Mexicans Ho-Hum on Cinco
Jerry Johnston - Deseret Morning News
 Nogales, Mexico — It's May 5th. And in Tucson, Ariz., the cover of the Arizona Daily Star is ablaze with Mexican colors.
 The new Cinco de Mayo Barbie doll, decked out to the Mexican nines, offers a quick tour of the city's events in the paper's feature section: A 10K run, a photo exhibit, dining delights, music, shopping bargains and pet sales.
 It's enough to wear a body out and drive a more serene soul to search for a country where Cinco de Mayo is hardly on the radar.
 A place, say, like Mexico.
 South of the border, here in Nogales, the newspapers don't even mention Cinco de Mayo. The news here is Paris Hilton, the De La Hoya-Mayweather fight and some nasty business about a triple murder.

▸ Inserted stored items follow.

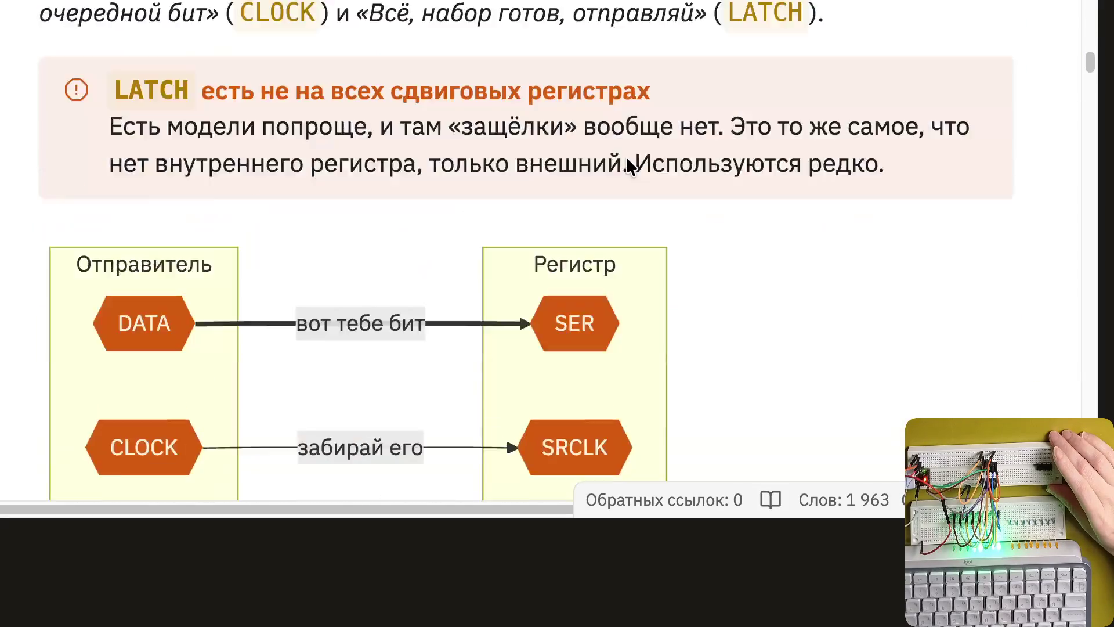
{"action": "scroll", "coordinate": [625, 156], "scroll_direction": "down", "scroll_amount": 5}
{"action": "scroll", "coordinate": [626, 158], "scroll_direction": "down", "scroll_amount": 4}
{"action": "scroll", "coordinate": [626, 159], "scroll_direction": "down", "scroll_amount": 3}
{"action": "scroll", "coordinate": [626, 159], "scroll_direction": "down", "scroll_amount": 1}
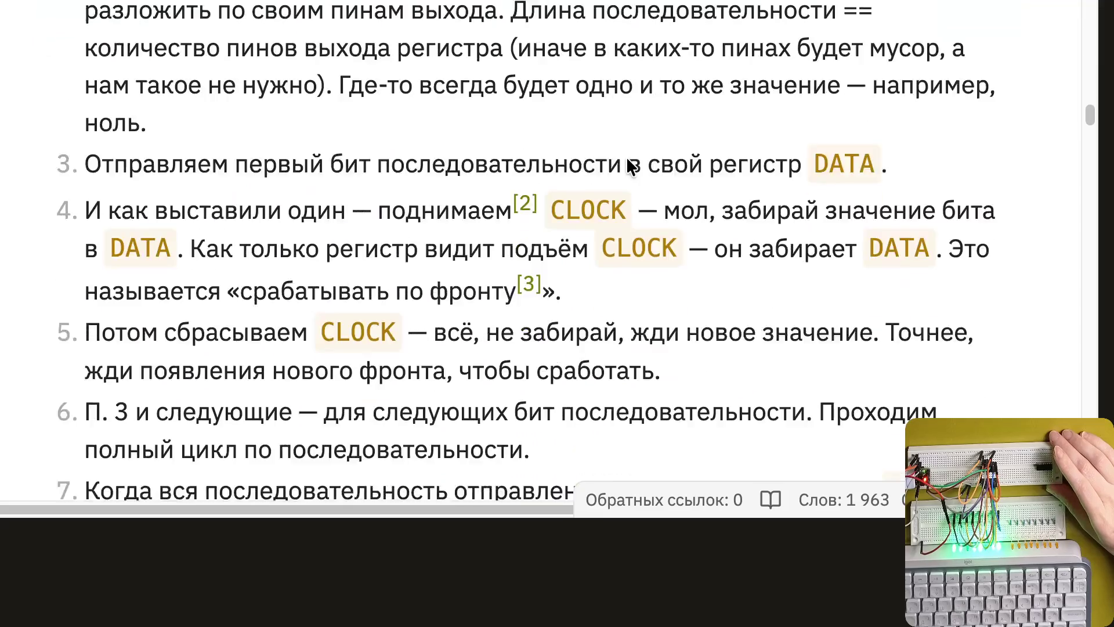
{"action": "scroll", "coordinate": [626, 159], "scroll_direction": "down", "scroll_amount": 6}
{"action": "scroll", "coordinate": [626, 157], "scroll_direction": "down", "scroll_amount": 3}
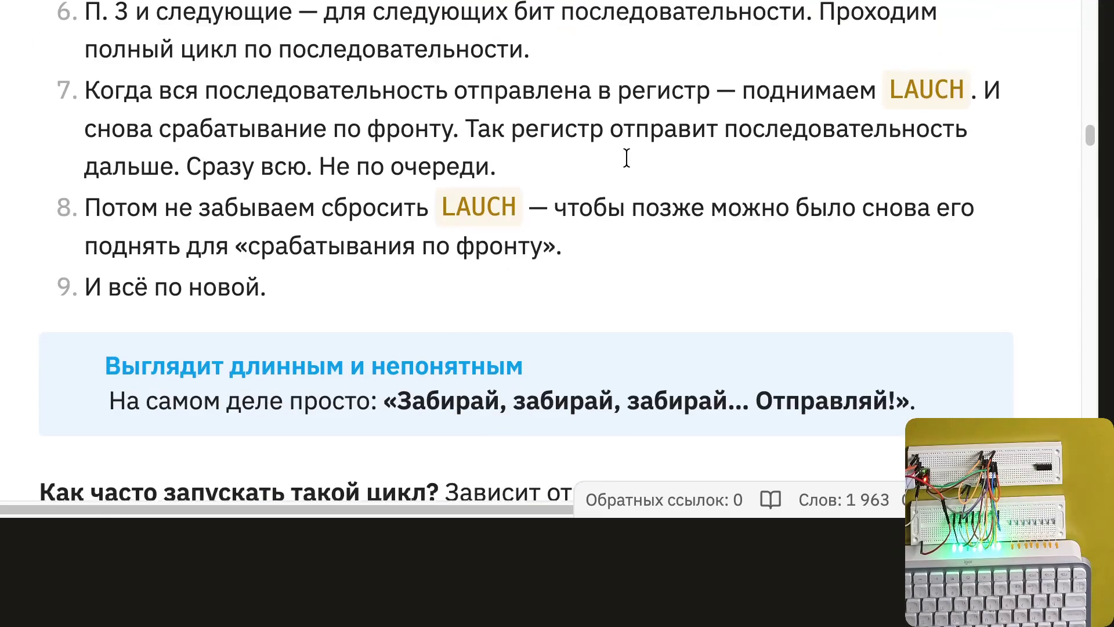
{"action": "scroll", "coordinate": [625, 157], "scroll_direction": "down", "scroll_amount": 6}
{"action": "scroll", "coordinate": [625, 156], "scroll_direction": "down", "scroll_amount": 3}
{"action": "scroll", "coordinate": [626, 156], "scroll_direction": "down", "scroll_amount": 4}
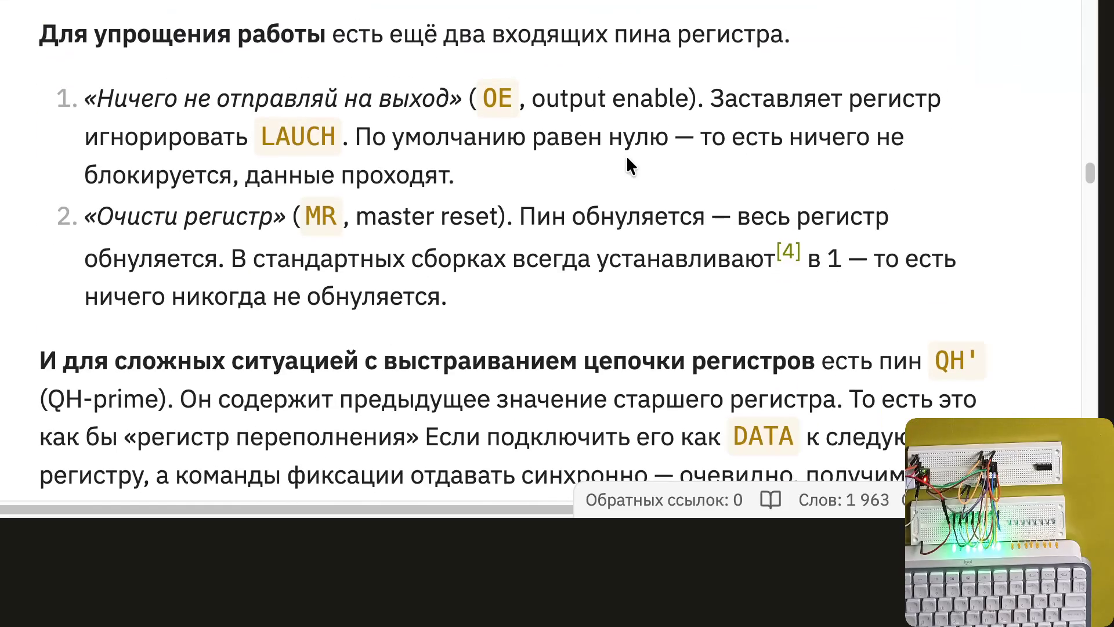
{"action": "scroll", "coordinate": [626, 157], "scroll_direction": "down", "scroll_amount": 1}
{"action": "scroll", "coordinate": [626, 156], "scroll_direction": "down", "scroll_amount": 8}
{"action": "scroll", "coordinate": [626, 157], "scroll_direction": "down", "scroll_amount": 5}
{"action": "scroll", "coordinate": [625, 157], "scroll_direction": "down", "scroll_amount": 4}
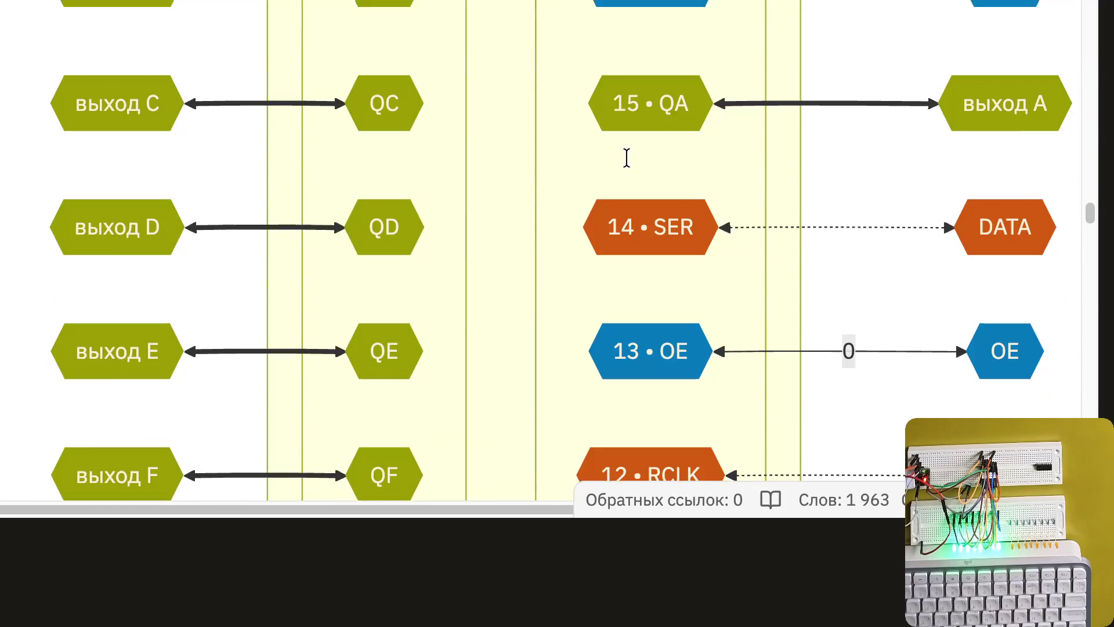
{"action": "scroll", "coordinate": [626, 156], "scroll_direction": "down", "scroll_amount": 3}
{"action": "scroll", "coordinate": [629, 166], "scroll_direction": "down", "scroll_amount": 1}
{"action": "scroll", "coordinate": [629, 166], "scroll_direction": "down", "scroll_amount": 8}
{"action": "scroll", "coordinate": [622, 194], "scroll_direction": "down", "scroll_amount": 1}
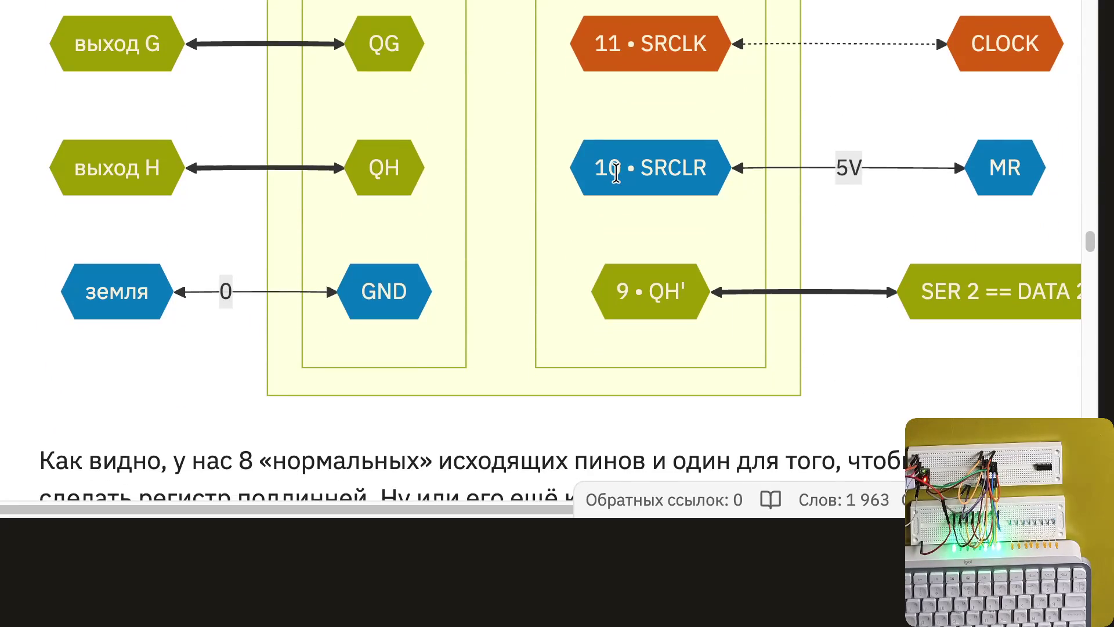
{"action": "scroll", "coordinate": [610, 166], "scroll_direction": "down", "scroll_amount": 4}
{"action": "scroll", "coordinate": [615, 174], "scroll_direction": "down", "scroll_amount": 3}
{"action": "scroll", "coordinate": [616, 172], "scroll_direction": "down", "scroll_amount": 3}
{"action": "scroll", "coordinate": [617, 171], "scroll_direction": "down", "scroll_amount": 1}
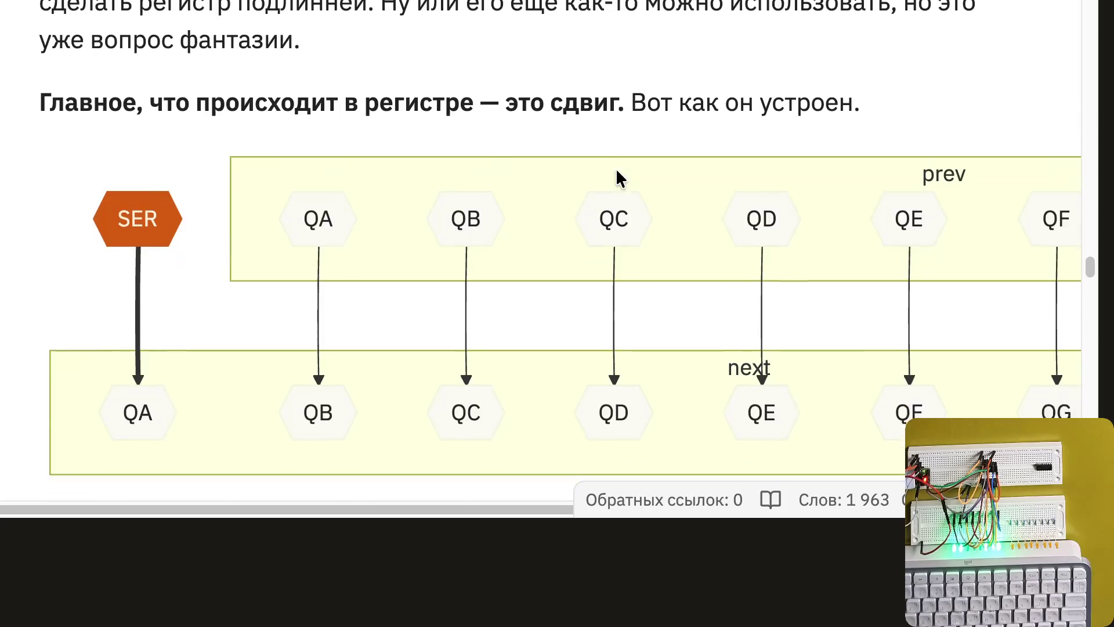
{"action": "scroll", "coordinate": [618, 174], "scroll_direction": "down", "scroll_amount": 4}
{"action": "scroll", "coordinate": [618, 177], "scroll_direction": "down", "scroll_amount": 8}
{"action": "scroll", "coordinate": [615, 172], "scroll_direction": "down", "scroll_amount": 3}
{"action": "scroll", "coordinate": [615, 172], "scroll_direction": "down", "scroll_amount": 1}
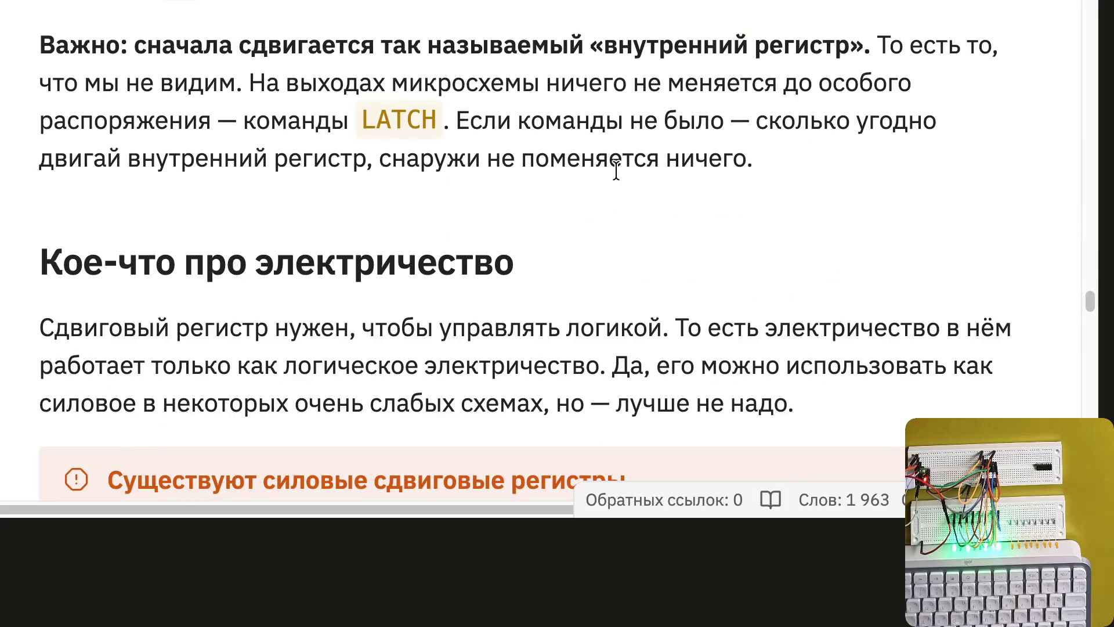
{"action": "scroll", "coordinate": [615, 172], "scroll_direction": "down", "scroll_amount": 3}
{"action": "scroll", "coordinate": [615, 168], "scroll_direction": "down", "scroll_amount": 1}
{"action": "scroll", "coordinate": [615, 168], "scroll_direction": "down", "scroll_amount": 3}
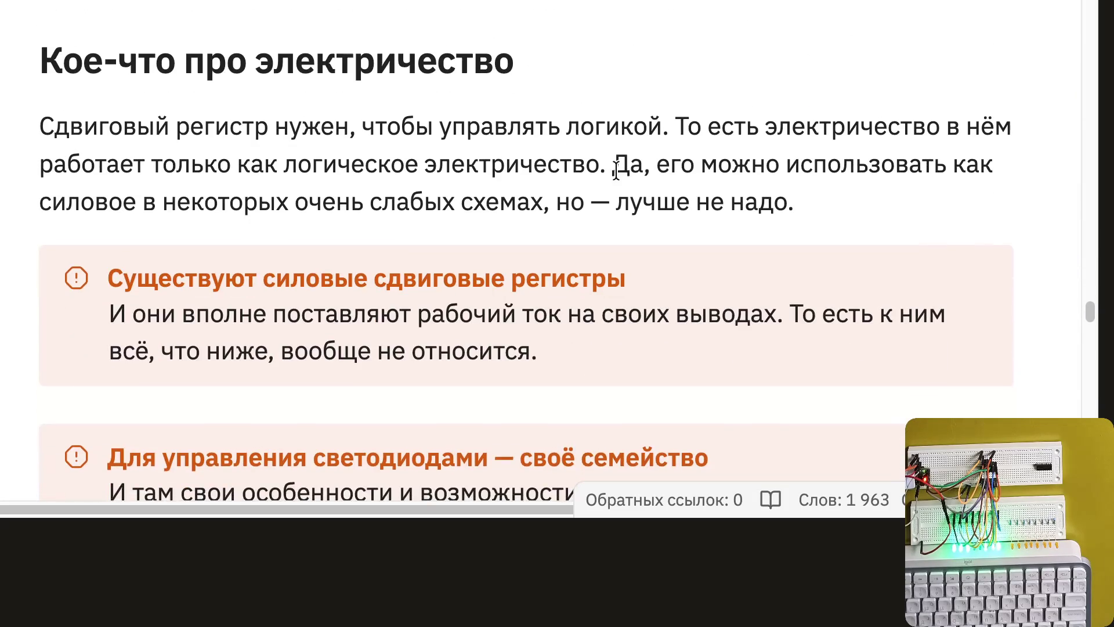
{"action": "scroll", "coordinate": [615, 170], "scroll_direction": "down", "scroll_amount": 2}
{"action": "scroll", "coordinate": [615, 169], "scroll_direction": "down", "scroll_amount": 1}
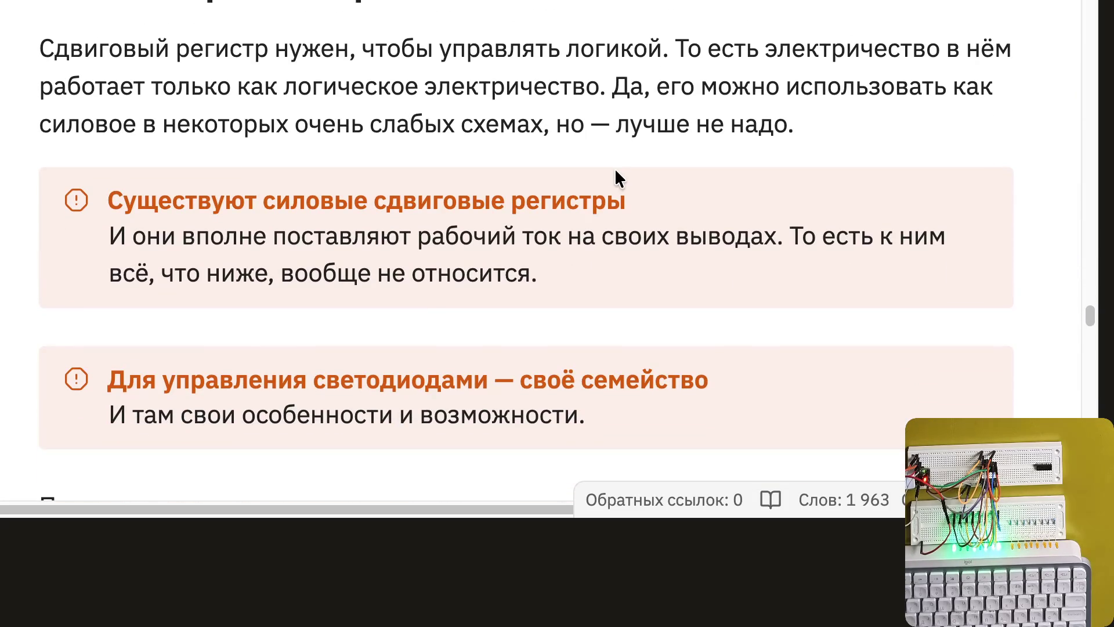
{"action": "scroll", "coordinate": [614, 174], "scroll_direction": "down", "scroll_amount": 1}
{"action": "scroll", "coordinate": [614, 174], "scroll_direction": "down", "scroll_amount": 3}
{"action": "scroll", "coordinate": [615, 174], "scroll_direction": "down", "scroll_amount": 1}
{"action": "scroll", "coordinate": [615, 174], "scroll_direction": "down", "scroll_amount": 5}
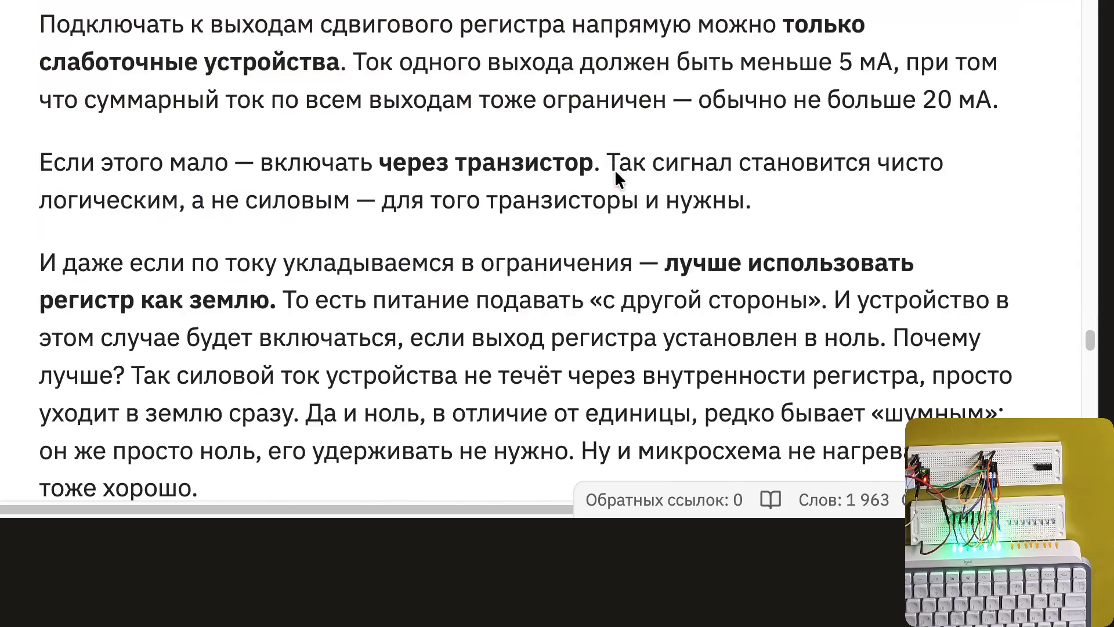
{"action": "scroll", "coordinate": [614, 169], "scroll_direction": "down", "scroll_amount": 3}
{"action": "scroll", "coordinate": [615, 170], "scroll_direction": "down", "scroll_amount": 5}
{"action": "scroll", "coordinate": [614, 169], "scroll_direction": "down", "scroll_amount": 3}
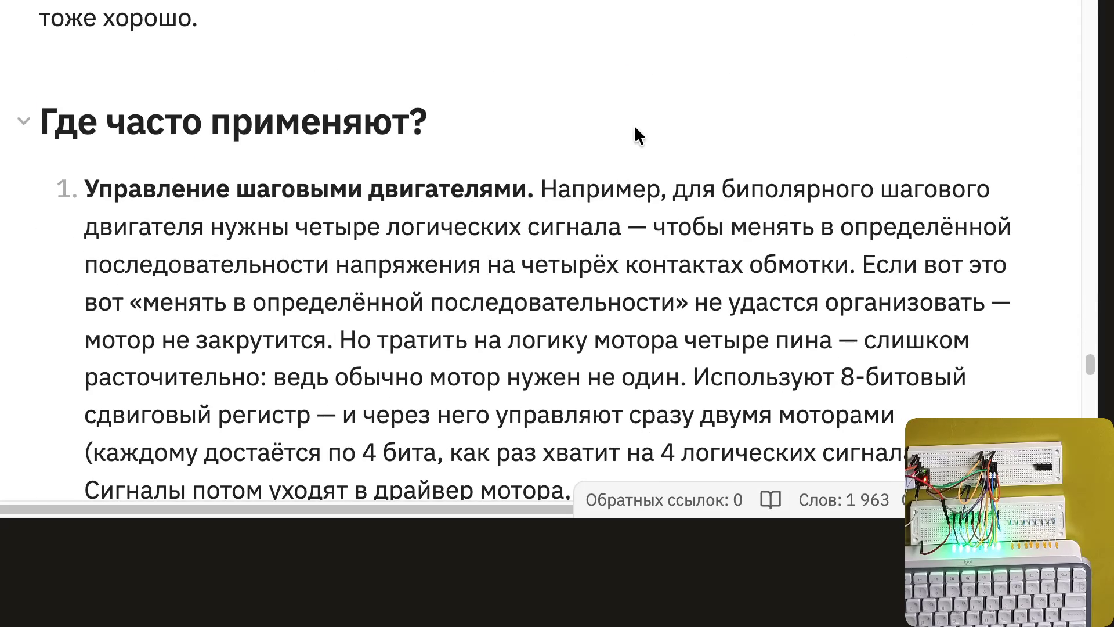
{"action": "scroll", "coordinate": [628, 130], "scroll_direction": "up", "scroll_amount": 1}
{"action": "scroll", "coordinate": [601, 140], "scroll_direction": "down", "scroll_amount": 2}
{"action": "scroll", "coordinate": [489, 154], "scroll_direction": "down", "scroll_amount": 1}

 Mexico's Mule Day gets more press than Cinco de Mayo.
 "We celebrate it, but not like they do in the United States," said Czarina de Montano, whose trendy boutique, El Serape, turns 65 this year. "But I see Cinco de Mayo making a comeback."
 The reason Hispanics in the United States have embraced Cinco de Mayo is up for debate. Since May 5th is simply a day to commemorate a battle, not Mexican Independence Day, people of other Latin nations have been able to embrace it without feeling like traitors to their own home countries. Also, fierce nationalism, at the moment, would not be good politics for Hispanics looking to blend in.
 Besides, as Tucson's Daily Star points out, Cinco de Mayo is a celebration of the underdog — the day Mexican peasants, armed with proverbial pitchforks, sent the French army packing. The French later prevailed, but not before May 5th became a national celebration.
 Cinco de Mayo has always had cachet in Puebla, Mexico, site of the famous battle, but now Mexican border towns are beginning to resurrect it as well. La Roca, for instance, the top restaurant in Nogales, once sponsored major festivities. This year, for the first time in years, the big celebration is again afoot.
 "There's a new sense of the day that's trying to catch on," said Pancho Villegas, a street vendor. "I think all the interest in the United States might well be fueling interest here."
 If so, it would be a supreme irony: a Mexican holiday, adopted by the United States, getting rebooted and revitalized and then sold back to Mexico.
 But that's pretty much par for the course. It all sounds so American.